I circled the house and worked my way to the back where some trees stood. I picked my spot and dropped onto the ground; the air smelled of rotten cabbage. I trained my Zeiss glasses on an upstairs light. The rest of the house was in darkness except for a light over the kitchen window.
At dawn Gallatine appeared in the living room window. No wife or kids anywhere. I retraced my steps back to the car and drove home.
The next night I followed the same pattern except that I arrived around nine o’clock. I kept my vigil until dawn when Gallatine appeared in the same window. I stank of mosquito repellant and body odor. No wife or kids about the house. On my first night I had stumbled through beaten-down grass where someone had made a path for off-road three-wheelers. I tried to find this again, but it was a darker night, and I was shredding my clothes in briars; figuring that I was opposite
the house I took a chance and made my way close to the road’s edge. I saw no cars in the driveway and wondered if Gallatine’s wife had left him.
My fifth night of surveillance paid off. I was raw from mosquito bites, and chiggers had penetrated my thick socks and eaten red speckled rings around my ankles. My resolve was failing badly, so I brought a pint of bourbon to keep me warm and provide whatever liquid courage I needed to get through another night. Cooney’s gun was jammed uncomfortably behind me. The hours passed and the night sounds grew louder with insect trilling. Swallows overhead were replaced by bats feeding on bugs. The small animal noises kept me awake as before but this time it rained about three o’clock in the morning. The booze I had rationed to pass time was gone, and the bottle lay at my elbow, empty and accusing. The noise of grackles awoke me this time, and it was well past the false dawn I had used to cover my escape. I was worrying about how to make my exit when I heard the scrunching of gravel in front of the house.
Somebody coming. . .
I heard a door slam but could see no activity in any of the windows. A figure loomed at the kitchen momentarily, Gallatine, and then he was gone. The sun put a glare on the windows that made it increasingly difficult to see, so I moved to a better position behind a clump of Rose of Sharon bushes.

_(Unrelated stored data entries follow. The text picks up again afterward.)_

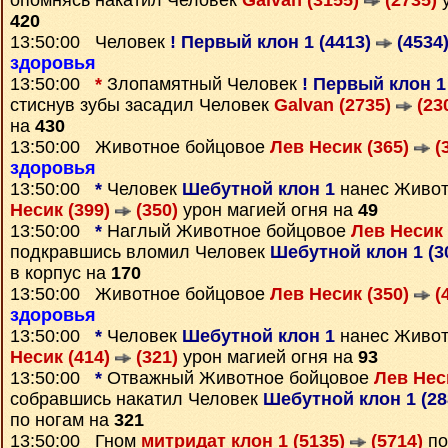
опомнясь накатил Человек
Galvan (3155)
(2735)
у
420
13:50:00 Человек
! Первый клон 1 (4413)
(4534
здоровья
13:50:00
*
Злопамятный Человек
! Первый клон 1
стиснув зубы засадил Человек
Galvan (2735)
(23
на
430
13:50:00 Животное бойцовое
Лев Несик (365)
(
здоровья
13:50:00
*
Человек
Шебутной клон 1
нанес Живот
Несик (399)
(350)
урон магией огня на
49
13:50:00
*
Наглый Животное бойцовое
Лев Несик 
подкравшись вломил Человек
Шебутной клон 1 (3
в корпус на
170
13:50:00 Животное бойцовое
Лев Несик (350)
(
здоровья
13:50:00
*
Человек
Шебутной клон 1
нанес Живот
Несик (414)
(321)
урон магией огня на
93
13:50:00
*
Отважный Животное бойцовое
Лев Нес
собравшись накатил Человек
Шебутной клон 1 (2
по ногам на
321
13:50:00 Гном
митридат клон 1 (5135)
(5714)
по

Two men, then a third, passed in front of the window. Two of the men were similar in size, so I couldn’t tell if there were three men in the house or two. I decided to get closer.
The back of the garage offered the best security but it was too far from the windows to see or hear anything. I broke at a run for the kitchen window; flat against the house, I’d be open to exposure, but someone would have to walk out of the house to see me. I worked my way west of the house with the trees as cover and crossed the open expanse between the farthest gate of the pool. Made it. My back to the wall of the den, I sidled along the surface of the house, ducking under windows or belly-crawling past the patio doors. I made it to the kitchen area, and as I approached I heard two voices speaking loudly.